I’ll give a real example, with other peoples’ names omitted out of respect. Some years ago, I began reading a Great Historical Philosopher on a central Topic in philosophy. I dug into his works with all my might, and along the way I was guided by the writings a Eminent Elder philosopher, and a Rising Star who is somewhere around a decade older than me, as they commented on the Great and on the Topic, and on the Great on the Topic. I didn’t publish my work on the Topic, but continued to think about it off and on. Then, goaded by some work by another, younger Rising Star, I went back and again read what the Great says about the Topic. To my shock, as plain as day, the former Rising Star, the Eminent Elder, and I had misread the Great. For philosophical reasons, we were all committed to not-P, and we had consistently read the Great as asserting not-P. But the Great plainly and repeatedly says and assumes P. The second Rising Star helped me to see this. But I emphasize, this second rising star is not better a philosopher than the other Star, and he’s certainly not better than the Eminent Elder. It’s just that the second Star’s agendas didn’t require him to assert not-P, and so he had no motive to attribute not-P to the Great. This kind of error can be corrected. Rising Star number two helped to change my mind, and in principle the other Star and the Elder might come around as well.
In theology, I believe this is an even bigger problem. The reason is that there are entrenched religious powers (pastors, bishops, seminaries, pope, popes, movements), entrenched in positions that require certain biblical texts to say P, even if they don’t. Philosophy has its entrenched powers and orthodoxies as well, but a philosopher’s livelihood, at least after tenure, doesn’t depend on his agreeing or pretending to agree with these. Also, theologians have a way of… “escalating” issues, so that Everything Depends on This Being True, whatever the pet issue is.

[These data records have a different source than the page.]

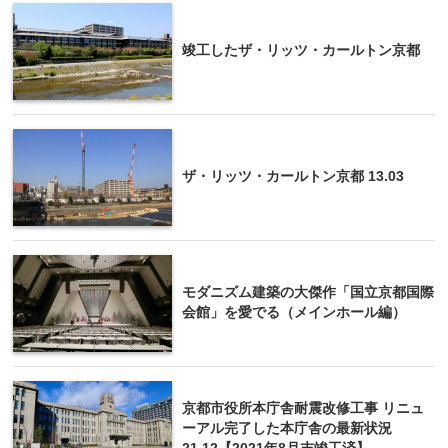
竣工したザ・リッツ・カールトン京都
ザ・リッツ・カールトン京都 13.03
モダニズム建築の大傑作「国立京都国際
会館」を愛でる（メインホール編）
京都市役所本庁舎耐震改修工事 リニュ
ーアル完了した本庁舎の最新状況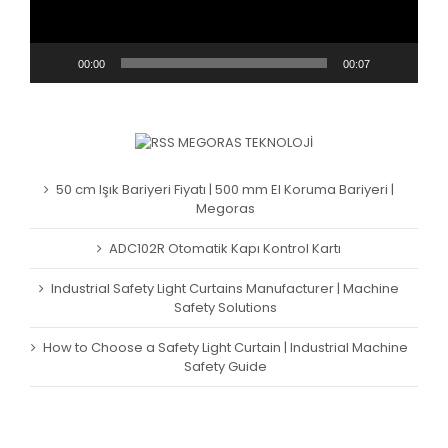
00:00
00:07
MEGORAS TEKNOLOJI
50 cm Işık Bariyeri Fiyatı | 500 mm El Koruma Bariyeri |
Megoras
ADC102R Otomatik Kapı Kontrol Kartı
Industrial Safety Light Curtains Manufacturer | Machine
Safety Solutions
How to Choose a Safety Light Curtain | Industrial Machine
Safety Guide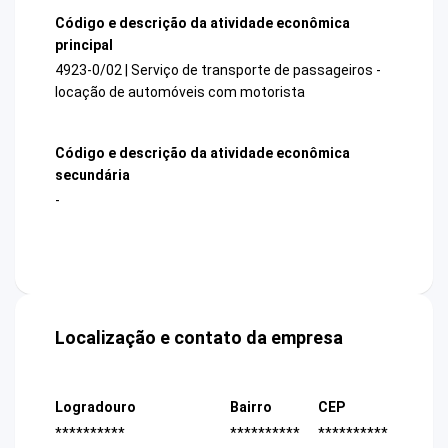
Código e descrição da atividade econômica
principal
4923-0/02 | Serviço de transporte de passageiros -
locação de automóveis com motorista
Código e descrição da atividade econômica
secundária
-
Localização e contato da empresa
Logradouro
Bairro
CEP
**********
**********
**********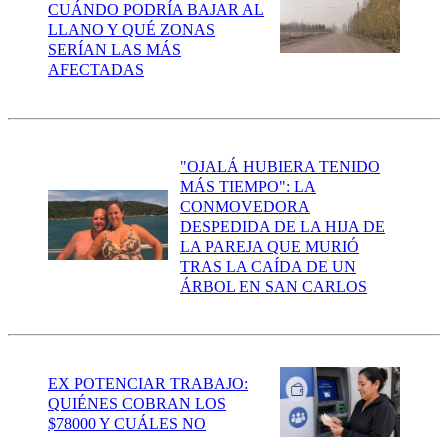
CUÁNDO PODRÍA BAJAR AL
LLANO Y QUÉ ZONAS
SERÍAN LAS MÁS
AFECTADAS
"OJALÁ HUBIERA TENIDO
MÁS TIEMPO": LA
CONMOVEDORA
DESPEDIDA DE LA HIJA DE
LA PAREJA QUE MURIÓ
TRAS LA CAÍDA DE UN
ÁRBOL EN SAN CARLOS
EX POTENCIAR TRABAJO:
QUIÉNES COBRAN LOS
$78000 Y CUÁLES NO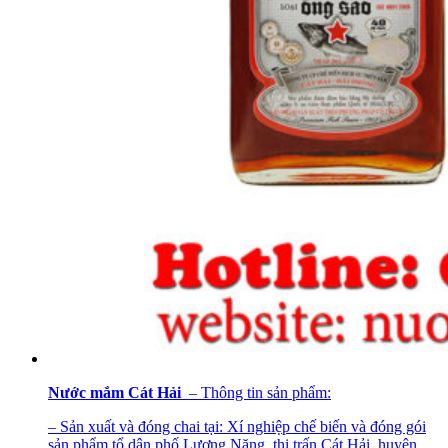
Nước mắm Cát Hải
– Thông tin sản phẩm:
– Sản xuất và đóng chai tại: Xí nghiệp chế biến và đóng gói
sản phẩm tổ dân phố Lương Năng, thị trấn Cát Hải, huyện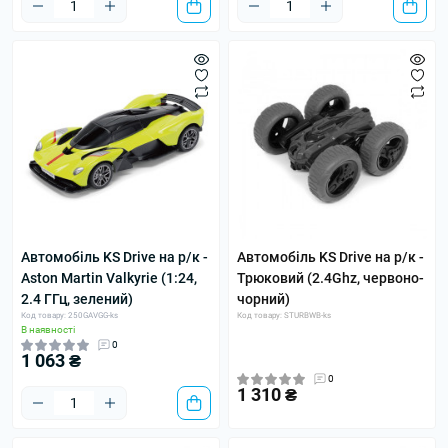
Автомобіль KS Drive на р/к -
Автомобіль KS Drive на р/к -
Aston Martin Valkyrie (1:24,
Трюковий (2.4Ghz, червоно-
2.4 ГГц, зелений)
чорний)
Код товару: 250GAVGG-ks
Код товару: STURBWB-ks
В наявності
0
1 063 ₴
0
1 310 ₴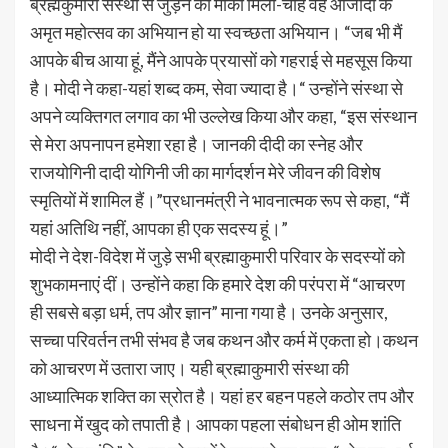
ब्रह्मकुमारी संस्था से जुड़ने का मौका मिला-चाहे वह आजादी के
अमृत महोत्सव का अभियान हो या स्वच्छता अभियान। “जब भी मैं
आपके बीच आया हूं, मैंने आपके प्रयासों को गहराई से महसूस किया
है। मोदी ने कहा-यहां शब्द कम, सेवा ज्यादा है।“ उन्होंने संस्था से
अपने व्यक्तिगत लगाव का भी उल्लेख किया और कहा, “इस संस्थान
से मेरा अपनापन हमेशा रहा है। जानकी दीदी का स्नेह और
राजयोगिनी दादी योगिनी जी का मार्गदर्शन मेरे जीवन की विशेष
स्मृतियों में शामिल हैं।”प्रधानमंत्री ने भावनात्मक रूप से कहा, “मैं
यहां अतिथि नहीं, आपका ही एक सदस्य हूं।”
मोदी ने देश-विदेश में जुड़े सभी ब्रह्माकुमारी परिवार के सदस्यों को
शुभकामनाएं दीं। उन्होंने कहा कि हमारे देश की परंपरा में “आचरण
ही सबसे बड़ा धर्म, तप और ज्ञान” माना गया है। उनके अनुसार,
सच्चा परिवर्तन तभी संभव है जब कथन और कर्म में एकता हो।कथन
को आचरण में उतारा जाए। यही ब्रह्माकुमारी संस्था की
आध्यात्मिक शक्ति का स्रोत है। यहां हर बहन पहले कठोर तप और
साधना में खुद को तपाती है। आपका पहला संबोधन ही ओम शांति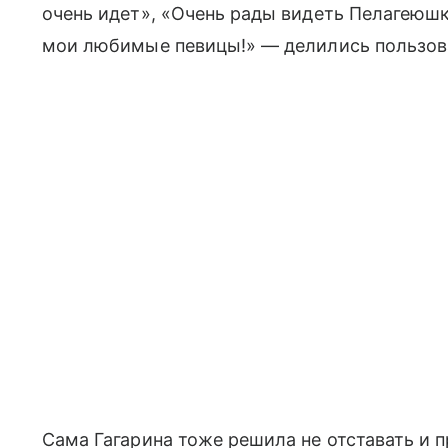
очень идет», «Очень рады видеть Пелагеюшк
мои любимые певицы!» — делились пользова
Сама Гагарина тоже решила не отставать и 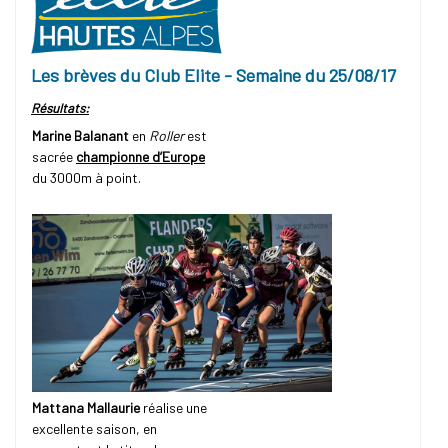
Les brèves du Club Elite - Semaine du 25/08/17
Résultats:
Marine Balanant
en
Roller
est
sacrée
championne d’Europe
du 3000m à point.
Mattana Mallaurie
réalise une
excellente saison, en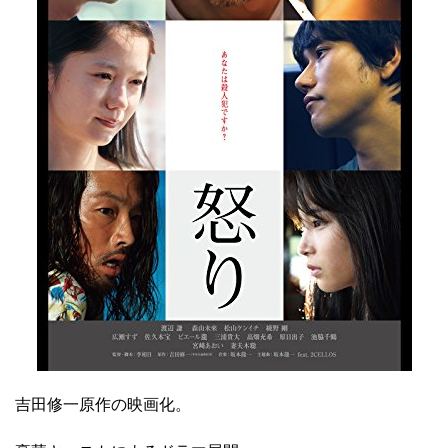
吉田修一原作の映画化。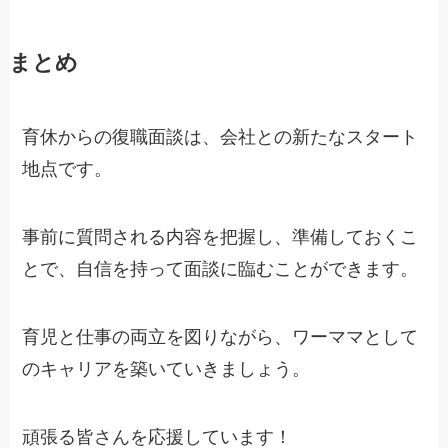
まとめ
育休からの復職面談は、会社との新たなスタート
地点です。
事前に質問される内容を把握し、準備しておくこ
とで、自信を持って面談に臨むことができます。
育児と仕事の両立を図りながら、ワーママとして
のキャリアを築いていきましょう。
頑張る皆さんを応援しています！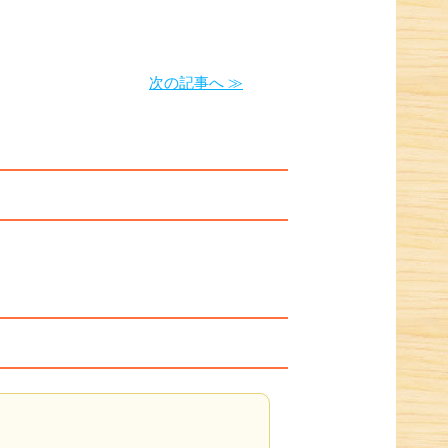
次の記事へ ≫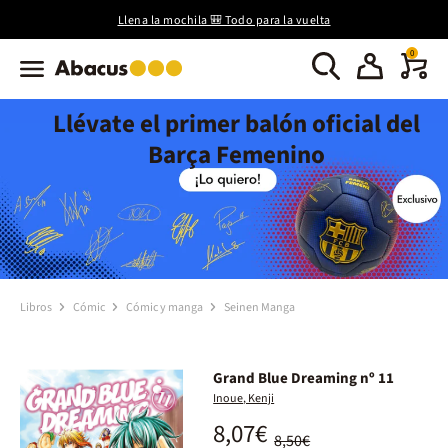
Llena la mochila 🎒 Todo para la vuelta
0
Llévate el primer balón oficial del
Barça Femenino
Libros
Cómic
Cómic y manga
Seinen Manga
Grand Blue Dreaming nº 11
Inoue, Kenji
8,07€
8,50€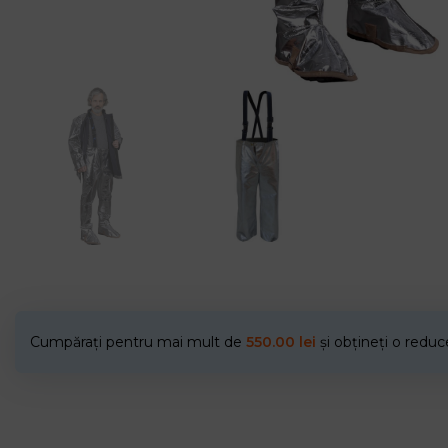
Cumpărați pentru mai mult de
550.00
lei
și obțineți o redu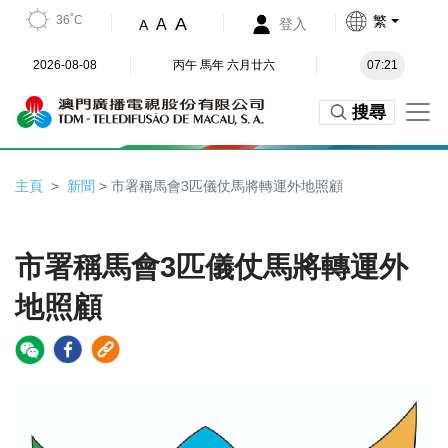
36˚C
繁
A
A
登入
A
2026-08-08
丙午 馬年 六月廿六
07:21
搜尋
主頁
新聞
> 市署稱馬會3匹儀仗馬將轉運外地照顧
市署稱馬會3匹儀仗馬將轉運外
地照顧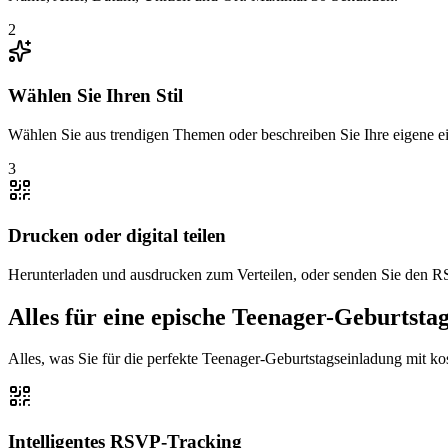
2
Wählen Sie Ihren Stil
Wählen Sie aus trendigen Themen oder beschreiben Sie Ihre eigene ei
3
Drucken oder digital teilen
Herunterladen und ausdrucken zum Verteilen, oder senden Sie den 
Alles für eine epische Teenager-Geburtsta
Alles, was Sie für die perfekte Teenager-Geburtstagseinladung mit 
Intelligentes RSVP-Tracking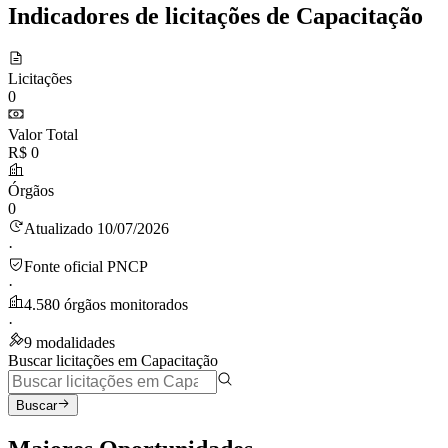
Indicadores de licitações de Capacitação
Licitações
0
Valor Total
R$ 0
Órgãos
0
Atualizado 10/07/2026
·
Fonte oficial PNCP
·
4.580 órgãos monitorados
·
9 modalidades
Buscar licitações em Capacitação
Buscar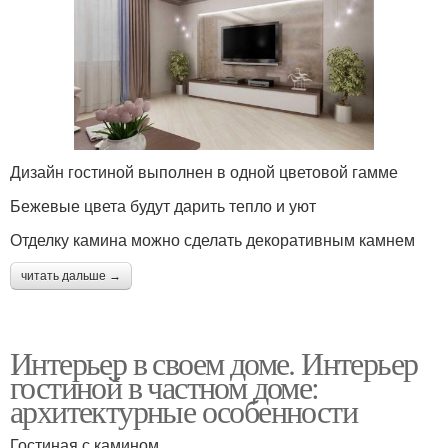
Дизайн гостиной выполнен в одной цветовой гамме
Бежевые цвета будут дарить тепло и уют
Отделку камина можно сделать декоративным камнем
читать дальше →
Интерьер в своем доме. Интерьер
гостиной в частном доме:
архитектурные особенности
Гостиная с камином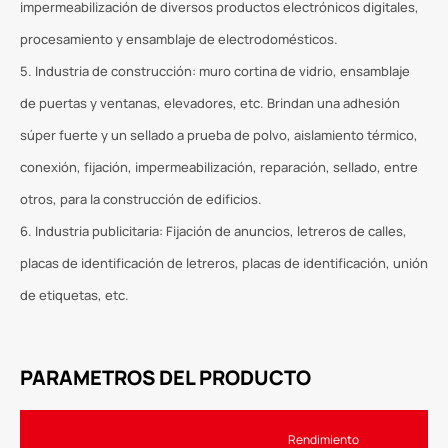
impermeabilización de diversos productos electrónicos digitales,
procesamiento y ensamblaje de electrodomésticos.
5. Industria de construcción: muro cortina de vidrio, ensamblaje
de puertas y ventanas, elevadores, etc. Brindan una adhesión
súper fuerte y un sellado a prueba de polvo, aislamiento térmico,
conexión, fijación, impermeabilización, reparación, sellado, entre
otros, para la construcción de edificios.
6. Industria publicitaria: Fijación de anuncios, letreros de calles,
placas de identificación de letreros, placas de identificación, unión
de etiquetas, etc.
PARAMETROS DEL PRODUCTO
Rendimiento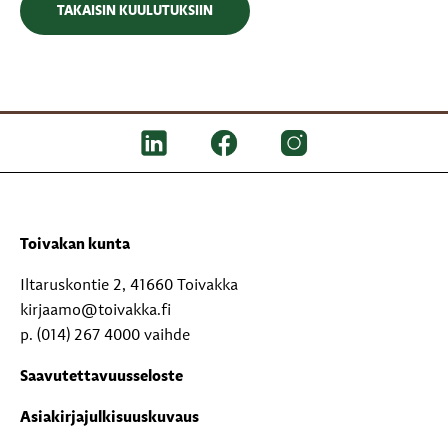
TAKAISIN KUULUTUKSIIN
Toivakan kunta
Iltaruskontie 2, 41660 Toivakka
kirjaamo@toivakka.fi
p. (014) 267 4000 vaihde
Saavutettavuusseloste
Asiakirjajulkisuuskuvaus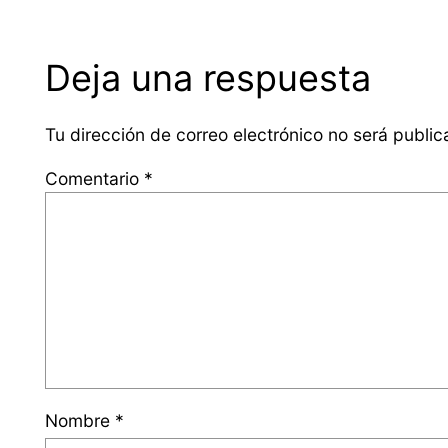
Deja una respuesta
Tu dirección de correo electrónico no será public
Comentario
*
Nombre
*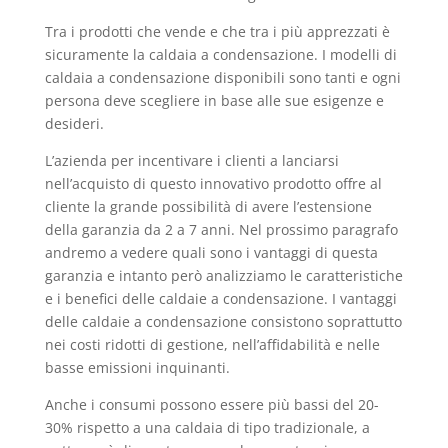
Tra i prodotti che vende e che tra i più apprezzati è
sicuramente la caldaia a condensazione. I modelli di
caldaia a condensazione disponibili sono tanti e ogni
persona deve scegliere in base alle sue esigenze e
desideri.
L’azienda per incentivare i clienti a lanciarsi
nell’acquisto di questo innovativo prodotto offre al
cliente la grande possibilità di avere l’estensione
della garanzia da 2 a 7 anni. Nel prossimo paragrafo
andremo a vedere quali sono i vantaggi di questa
garanzia e intanto però analizziamo le caratteristiche
e i benefici delle caldaie a condensazione. I vantaggi
delle caldaie a condensazione consistono soprattutto
nei costi ridotti di gestione, nell’affidabilità e nelle
basse emissioni inquinanti.
Anche i consumi possono essere più bassi del 20-
30% rispetto a una caldaia di tipo tradizionale, a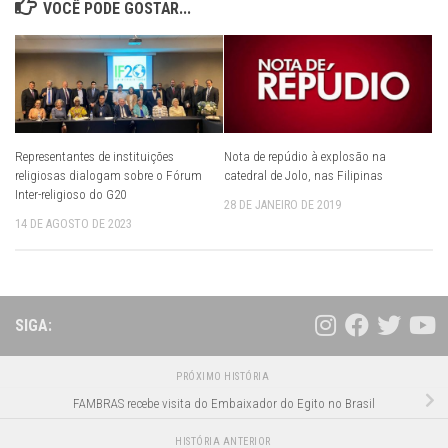
VOCÊ PODE GOSTAR...
Nota de repúdio à explosão na
Representantes de instituições
catedral de Jolo, nas Filipinas
religiosas dialogam sobre o Fórum
Inter-religioso do G20
28 DE JANEIRO DE 2019
14 DE AGOSTO DE 2023
SIGA:
PRÓXIMO HISTÓRIA
FAMBRAS recebe visita do Embaixador do Egito no Brasil
HISTÓRIA ANTERIOR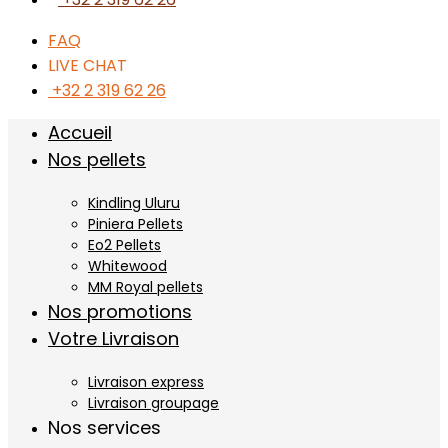
FAQ
LIVE CHAT
+32 2 319 62 26
Accueil
Nos pellets
Kindling Uluru
Piniera Pellets
Eo2 Pellets
Whitewood
MM Royal pellets
Nos promotions
Votre Livraison
Livraison express
Livraison groupage
Nos services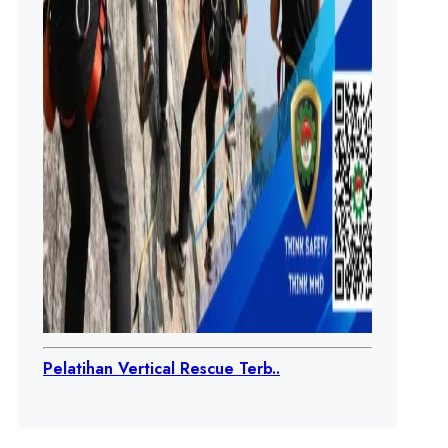
Pelatihan Vertical Rescue Terb..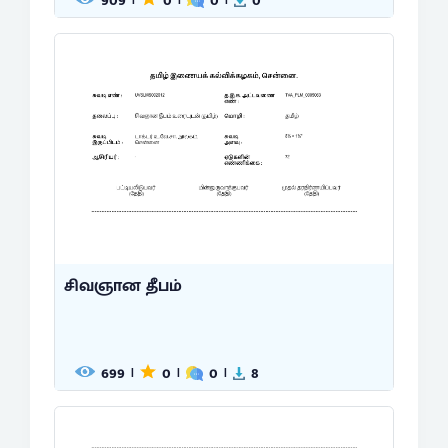
909
0
0
0
சிவஞான தீபம்
699
0
0
8
|
|
|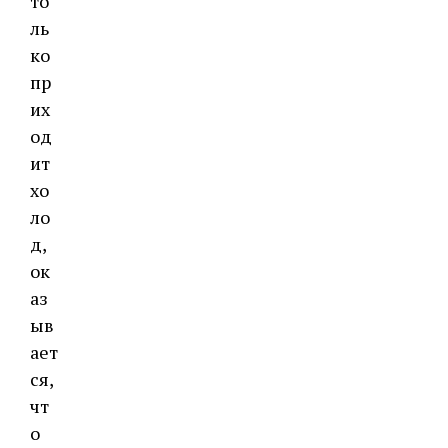
то
ль
ко
пр
их
од
ит
хо
ло
д,
ок
аз
ыв
ает
ся,
чт
о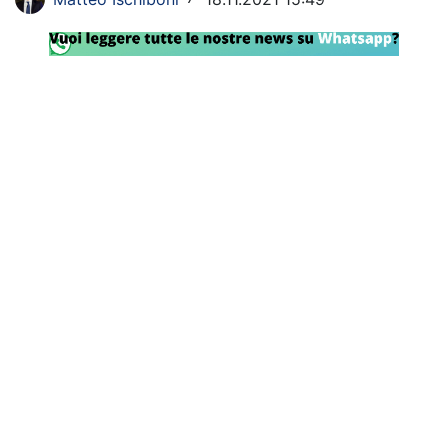
Rassegna Lazio
Social
Calcio
Serie A
Champions League
Europa League
Altri Sport
Formula 1
Tennis
Vela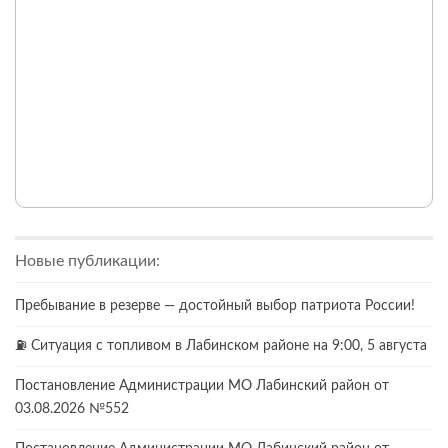
Новые публикации:
Пребывание в резерве — достойный выбор патриота России!
⛽️ Ситуация с топливом в Лабинском районе на 9:00, 5 августа
Постановление Администрации МО Лабинский район от
03.08.2026 №552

Some years ago I attended a Calvary Chapel church. That denomination has the sometimes exciting and sometimes incredibly boring habit of the pastor preaching through the whole Bible, verse by verse. (It can be boring when they just read “P” and then tell you “See, it says ‘P’. Yep, ‘P’ alright. Ain’t that great? ‘P’.”) I’ll never forget a Sunday when the pastor read a passage that pretty clearly asserted something contrary to Calvary Chapel orthodoxy (no, it didn’t have to do with the Trinity or Incarnation). So he reads “P”, and then with some embarrassment but with a straight face nonetheless, tells us that it we must interpret this passage as teaching not-P. I remember sitting there with my English and Greek New Testament on my lap and my mouth hanging open, and wishing it was a philosophy seminar, so I could object. But alas, it was a sermon, so I had to just swallow the bitter pill.
Now what does all this have to do with the Trinity? Just this – when you get deeply into some of the contemporary and historical debates, you’ll see that at least one side has to be mistaken about the proof-texts they’re hurling back and forth at one another. This isn’t because the disputants are stupid; to the contrary, the smarter you are, the more of a complicated theoretical agenda you’ll have, and the more creative you are at biblical interpretation. In sum, being a Great Theologian makes you more, not less likely to suffer from Theory-Warped Exegetical Syndrome. (Yes, I just made that “disease” up.) All you can do is to keep going back to the texts, and try to find people with a (relatively?) non-warped understanding of them to help you, and TRY not to let your agenda blind you to what is and what ain’t in the texts. And, pray for grace.